Manœuvres aériennes dans le ciel brésilien

Plusieurs annonces aujourd’hui. D’abord, la prise de participation de Delta Airlines dans GOL (100 millions de dollars, soit 3% du capital), qui lui donnera un siège au conseil d’administration. Les deux parties espèrent y trouver leur compte, Delta en se plaçant plus facilement sur les marchés sud-américain et caribéen, Gol en facilitant sa présence sur les liaisons entre le Brésil et les États-Unis, ainsi que sur les vols au départ des USA.

Pour Gol, c’est une première riposte à la prochaine fusion de la TAM et de la chilienne LAN, qui fera de la nouvelle compagnie la plus importante de l’Amérique latine.

Crise oblige, le trafic aérien intérieur brésilien voit sa croissance fortement ralentir. Pour compenser, les deux principales compagnies ont décidé d’augmenter leurs tarifs, des tarifs pourtant déjà fort élevés si on les compare à ceux d’autres pays.
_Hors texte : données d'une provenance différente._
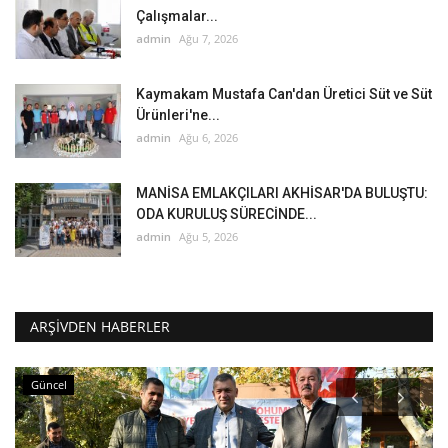
Çalışmalar...
admin
Ağu 7, 2026
Kaymakam Mustafa Can'dan Üretici Süt ve Süt
Ürünleri'ne...
admin
Ağu 6, 2026
MANİSA EMLAKÇILARI AKHİSAR'DA BULUŞTU:
ODA KURULUŞ SÜRECİNDE...
admin
Ağu 5, 2026
ARŞIVDEN HABERLER
Güncel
Enfin, dans un tout autre coin du ciel, celui occupé par les militaires, c’est le dossier du Rafale qu’on ressort. Le gouvernement français aurait proposé un nouveau deal : si les Brésiliens acceptaient enfin de signer la commande promise, la France — mais qui en France ? — accepterait de nouveaux transferts de technologie pour la construction d’un porte-avions à propulsion nucléaire avec catapultes et brins d'arrêt (en anglais, CATOBAR — Catapult Assisted Take Off Barrier Arrested Recovery), joujou que seuls deux pays possèdent aujourd’hui, les États-Unis et la France.